Third, as a side note, I *personally* want things improved because I
want to use and rely on this control. This is *not* me arguing
theoretically with folks. I often don't have a say in the application
type (web app, hybrid app, native application), so I'm always
interested in improving the web apps because they are security control
anemic.

> This sort of revisionist history does no one any good. It is
> a simple threat model: If you give up administrative access to your physical
> device, it is no longer your device.

Three points here.

First, history is important and this issue is significant. The issue
is significant because it was a big leap forward in security. When the
issues are raised publicly, they can be addressed. Again, sunshine is
the best disinfectant.

Second, at the design level, this particular risk that can be
controlled. Pinning the public keys is the control under many
scenarios. But a modified pinning scheme was offered, which (if I am
running through the use cases properly), pretty much leaves the
original problem untouched.

Third, it''s a leap: the site never gave anything away. It was taken
away from them and given to an externality. I even argue the user did
not give anything away. Most users don't have a security engineering
background, and therefore cannot make that decision. In this case, it
was *surreptitiously* taken away from them and given to an
externality.

> The thing you lament missing due to
> some shadowy committee members (hi! No shadows here!)
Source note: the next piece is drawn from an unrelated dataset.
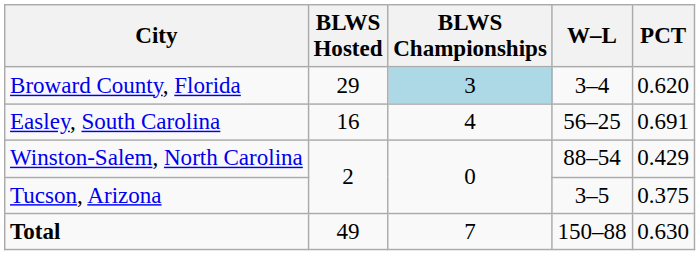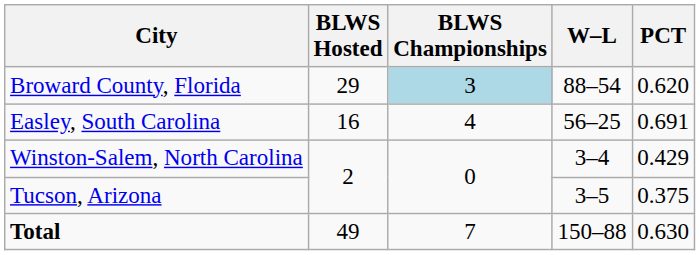Broward County, Florida | W–L: 3–4 -> 88–54
Winston-Salem, North Carolina | W–L: 88–54 -> 3–4
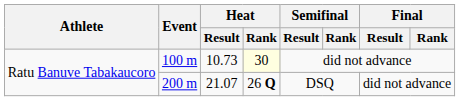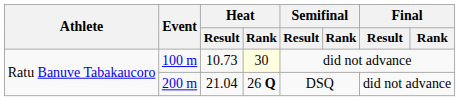200 m | Heat / Result: 21.07 -> 21.04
Guilty. I do have a suspicious mind :)

> ... if your device is physically owned, it is
> physically owned, and no remote server can express a policy that clients
> will not be able to override, short of Trusted Computing and Remote
> Attestation

OK, two points here.

First, pleading one short coming (such as all software has flaws, like
the firmware, loader and OS) and then claiming its a reason another
flaw (its OK for my application to be defective because there are
lower level defects the attacker can use) is simply bullocks. If
that's really the argument being made, then do away with HTTPS
altogether because there's always going to be a flaw somewhere (even
in HTTPS/PKI{X} itself).

Second, the attacker is a network attacker, and not a physical
attacker. So while the device may be owned (i.e., its got an
untrustworthy CA; or the firmware, loader, OS and application has
flaws), the attacker is only effective at the network level. In this
case, the software can provide effective controls to reduce risk.

I am aware there are residual risks. If the attacker steps up his
game, then we will look at other controls.

> I've avoided commenting all of the other times you've misrepresented how
> this came to be, but lest it be seen that our silence is assent, I have to
> at least call out this dissent.

I think its good that you raised the counterpoints.

----------

As a post script, I have two open questions. Perhaps you can help set
the record straight for posterity.

First, the open question of: why was circumvention added and why was
the policy element to stop circumvention taken away? In this thread
(https://www.ietf.org/mail-archive/web/tls/current/msg14722.html),
Yoav Nir claimed the policy element was removed because there was no
support for it. But that's a symptom, and not the reason.

I suspect it is primarily related to advertising, buts its just
speculation. Under the Advertising Theory, revenue is generated when
the message gets through, so the message must always get through.
Stopping the message because the channel is known insecure is not an
option for the business model.

Second, the open question of: why is the application relying on the
platform to perform pinning in a TOFU scheme? Why is the application
itself not allowed to perform the pinning at the application level? If
the application pins, it no longer a TOFU scheme because the
application is leveraging its *a priori* knowledge.

For example, WebSockets does not provide methods to query connection
security parameters. With things like trusted distribution channels,
application stores and side loaded trusted code, I don't have to worry
too much about tampering in transit. That means applications like the
Self Serve, Single Password Sign-On Change application can be assured
with a high degree of certainty its passing its high value data to the
right server, and not some middleware box or an imposter.